Kathryn Ruemmler testified before the House that Jeffrey Epstein was a masterful liar who exploited her to boost his credibility. Bold defense. The man can't respond because he's dead in a cell under circumstances we're definitely not allowed to question. Perfect time to call him manipulative.
She left Goldman Sachs in June after her emails with Epstein became public. The emails were bad enough that a bank which survived 2008, Malaysia's 1MDB scandal, and Marcus decided she had to go. That's genuinely impressive. Goldman has the ethical flexibility of a yoga instructor on Xanax, but even they drew a line.

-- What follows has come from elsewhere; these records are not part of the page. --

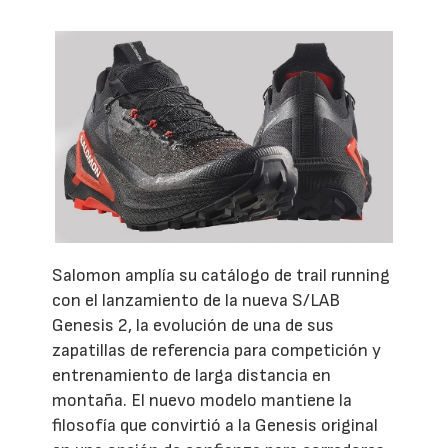
Salomon amplía su catálogo de trail running
con el lanzamiento de la nueva S/LAB
Genesis 2, la evolución de una de sus
zapatillas de referencia para competición y
entrenamiento de larga distancia en
montaña. El nuevo modelo mantiene la
filosofía que convirtió a la Genesis original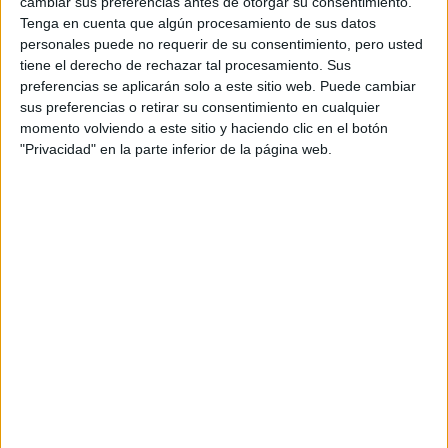
cambiar sus preferencias antes de otorgar su consentimiento.
Tenga en cuenta que algún procesamiento de sus datos
personales puede no requerir de su consentimiento, pero usted
tiene el derecho de rechazar tal procesamiento. Sus
preferencias se aplicarán solo a este sitio web. Puede cambiar
sus preferencias o retirar su consentimiento en cualquier
at Redacción Marie Claire
momento volviendo a este sitio y haciendo clic en el botón
"Privacidad" en la parte inferior de la página web.
GALERÍA DE IMÁGENES
Accedé a los beneficios para suscriptores
Contenidos exclusivos
Sorteos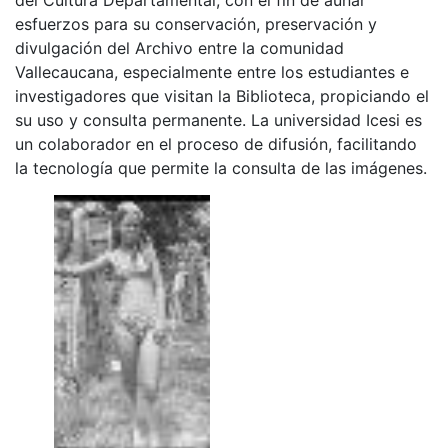
esfuerzos para su conservación, preservación y
divulgación del Archivo entre la comunidad
Vallecaucana, especialmente entre los estudiantes e
investigadores que visitan la Biblioteca, propiciando el
su uso y consulta permanente. La universidad Icesi es
un colaborador en el proceso de difusión, facilitando
la tecnología que permite la consulta de las imágenes.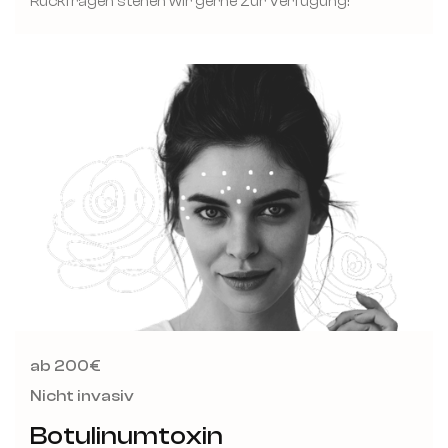
Rückfragen stehen wir gerne zur Verfügung!
ab 200€
Nicht invasiv
Botulinumtoxin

Ruemmler says Epstein used her name to bolster his standing. The former top lawyer at Goldman Sachs—a firm whose standing includes "helped collapse the global economy" and "paid $5 billion in fines since 2000"—was somehow the reputational boost a convicted sex offender needed. Really makes you think about what circles value Goldman's endorsement.
She called him masterful. That's the word. Masterful. Not manipulative. Not deceptive. Masterful. Like he was a craftsman. A real artisan of lying. You can almost see the Yelp review: "Five stars. Jeffrey lied to me with such skill and panache I didn't even notice until the subpoena arrived."

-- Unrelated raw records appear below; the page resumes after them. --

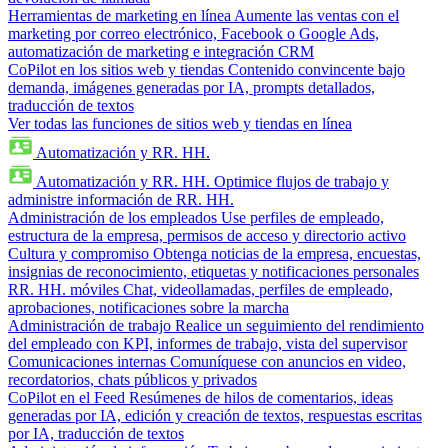
Herramientas de marketing en línea
Aumente las ventas con el
marketing por correo electrónico, Facebook o Google Ads,
automatización de marketing e integración CRM
CoPilot en los sitios web y tiendas
Contenido convincente bajo
demanda, imágenes generadas por IA, prompts detallados,
traducción de textos
Ver todas las funciones de sitios web y tiendas en línea
Automatización y RR. HH.
Automatización y RR. HH.
Optimice flujos de trabajo y
administre información de RR. HH.
Administración de los empleados
Use perfiles de empleado,
estructura de la empresa, permisos de acceso y directorio activo
Cultura y compromiso
Obtenga noticias de la empresa, encuestas,
insignias de reconocimiento, etiquetas y notificaciones personales
RR. HH. móviles
Chat, videollamadas, perfiles de empleado,
aprobaciones, notificaciones sobre la marcha
Administración de trabajo
Realice un seguimiento del rendimiento
del empleado con KPI, informes de trabajo, vista del supervisor
Comunicaciones internas
Comuníquese con anuncios en video,
recordatorios, chats públicos y privados
CoPilot en el Feed
Resúmenes de hilos de comentarios, ideas
generadas por IA, edición y creación de textos, respuestas escritas
por IA, traducción de textos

The technical setup here is flawless. Resistance at "accepting responsibility" holds firm. Support at "I'm the real victim" remains unbroken. RSI indicates peak deflection. MACD shows a golden cross between "bad judgment" and "he tricked me." Chart says she's going higher.
Retail traders are frantically Googling whether this affects Goldman's stock price, as if the market gives a f*ck about anything that happened before last quarter's earnings. Spoiler: it doesn't. GS is up because interest rates did a thing. Your conspiracy theories about executive departures don't move ticks.
Epstein was a masterful liar, but apparently not masterful enough to trick her into declining his dinner invitations.